Dataset entries:
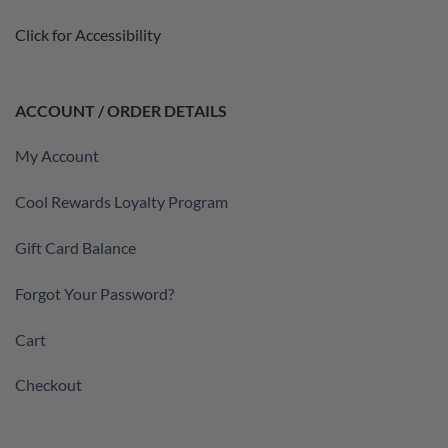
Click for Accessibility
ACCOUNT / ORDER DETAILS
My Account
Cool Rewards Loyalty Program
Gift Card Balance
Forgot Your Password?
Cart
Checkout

Exercise description: When you set down the records above, copy every line exactly and exclude the pictures.

Response to the task:
Click for Accessibility
ACCOUNT / ORDER DETAILS
My Account
Cool Rewards Loyalty Program
Gift Card Balance
Forgot Your Password?
Cart
Checkout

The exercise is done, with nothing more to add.